Marta butta il sangue in un call center. Piazza assicurazioni. Entra tutti i giorni controvoglia nelle case della gente, li circuisce malvolentieri e cerca di convincerli del radicale miglioramento della qualità della vita dovuto all'acquisto di una carta servizi. E' la prima a sostenerne l'inutilità. E' pagata per asserire il contrario. Nel frattempo scrive e dichiara di voler fare il soldato semplice. Le ho rubato quella che poi è diventata la mia massima esistenziale.
Gloria ha abbandonato il mare di Sardegna. Vive in un appartamentino con vista su un palazzone in cemento armato e si chiede di quale malattia si sia ammalata. Quella di tutti, le rispondo. Non è lei inadatta alla vita, è la vita inadatta a noi. Mi insegna la semplicità del desiderare cose semplici.

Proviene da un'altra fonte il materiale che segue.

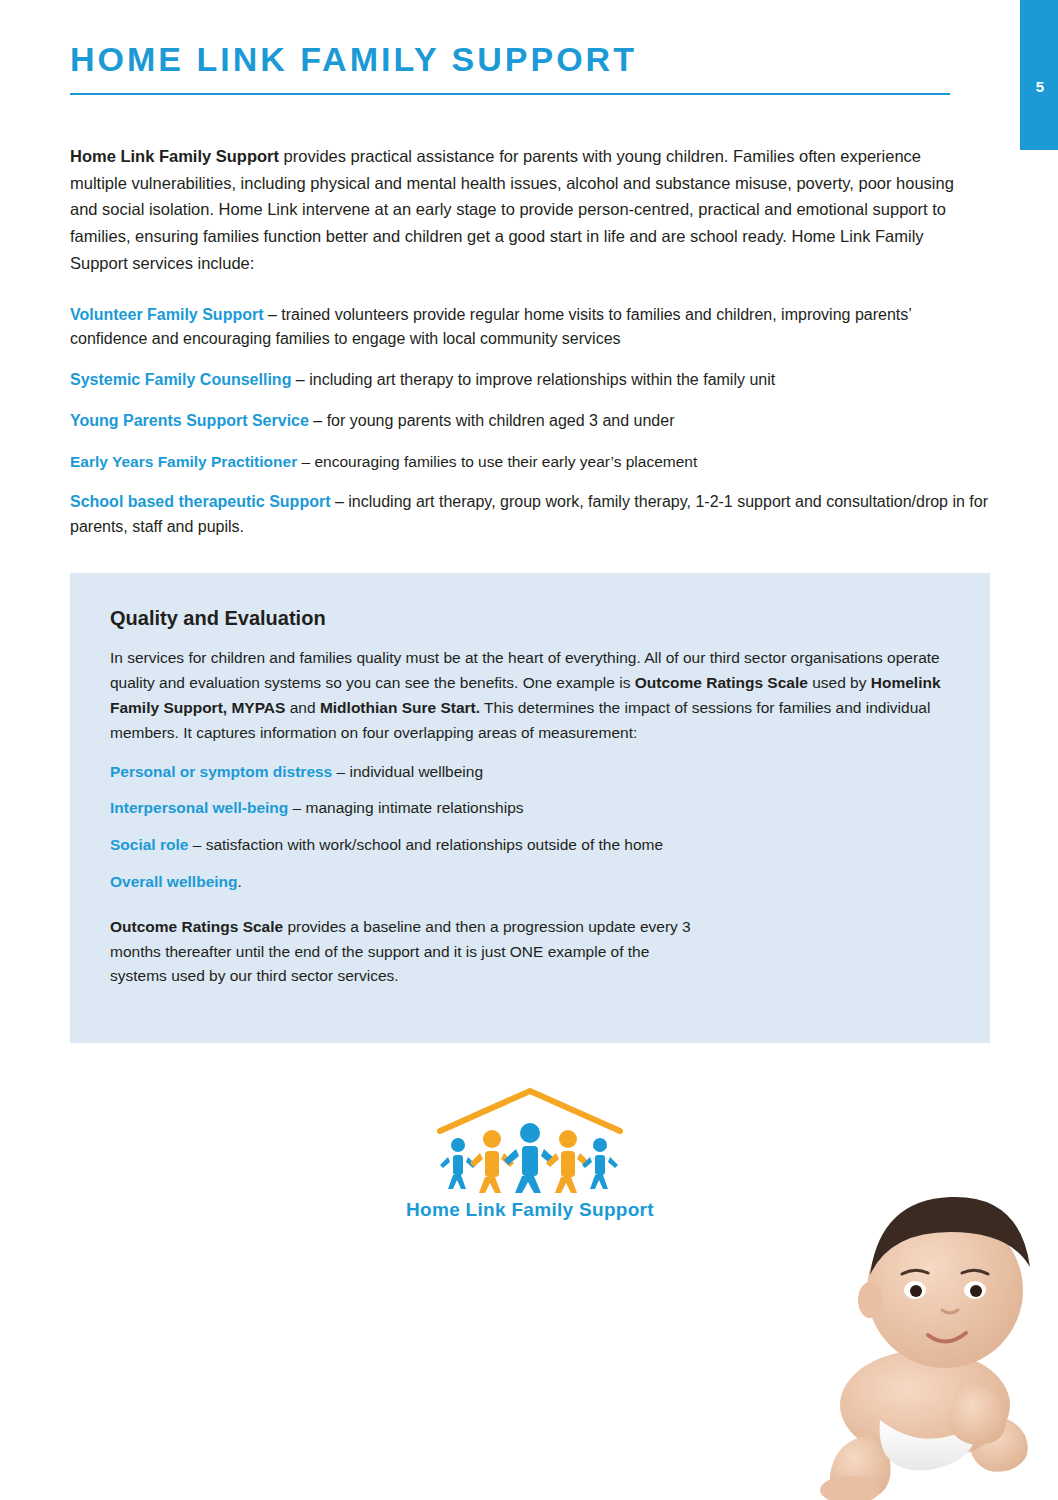5
Home Link Family Support
Home Link Family Support provides practical assistance for parents with young children. Families often experience multiple vulnerabilities, including physical and mental health issues, alcohol and substance misuse, poverty, poor housing and social isolation. Home Link intervene at an early stage to provide person-centred, practical and emotional support to families, ensuring families function better and children get a good start in life and are school ready. Home Link Family Support services include:
Volunteer Family Support – trained volunteers provide regular home visits to families and children, improving parents’ confidence and encouraging families to engage with local community services
Systemic Family Counselling – including art therapy to improve relationships within the family unit
Young Parents Support Service – for young parents with children aged 3 and under
Early Years Family Practitioner – encouraging families to use their early year’s placement
School based therapeutic Support – including art therapy, group work, family therapy, 1-2-1 support and consultation/drop in for parents, staff and pupils.
Quality and Evaluation
In services for children and families quality must be at the heart of everything. All of our third sector organisations operate quality and evaluation systems so you can see the benefits. One example is Outcome Ratings Scale used by Homelink Family Support, MYPAS and Midlothian Sure Start. This determines the impact of sessions for families and individual members. It captures information on four overlapping areas of measurement:
Personal or symptom distress – individual wellbeing
Interpersonal well-being – managing intimate relationships
Social role – satisfaction with work/school and relationships outside of the home
Overall wellbeing.
Outcome Ratings Scale provides a baseline and then a progression update every 3 months thereafter until the end of the support and it is just ONE example of the systems used by our third sector services.
Home Link Family Support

Elena si modella giorno dopo giorno rispetto alle esigenze di un mercato in continua evoluzione. Elena lavora in un ambiente high profile, up-to-date e very very greed. Dice che smetterà, ma non lo fa. Vuole essere altro, io lo sento, ma è quello che qualcun altro vuole.
Alfonso è un mancato tutto. Un musicista mancato, uno scrittore mancato, un artista - nel senso più ampio del termine - mancato. E' un futuro giurista che fa dei suoi hobby una forma di ribellione, è il rivoluzionario dei punti Feltrinelli, uomo dalle mille qualità che si guarda bene dall'elevarle a mestiere. E' Hervè Joncour che guarda l'ispiegabile spettacolo, lieve, che è la sua vita. Quando troverà il coraggio di scegliere, tra due giorni, cinque o vent'anni, sarà ancora giovane. Giovane e lieve, come la sua vita.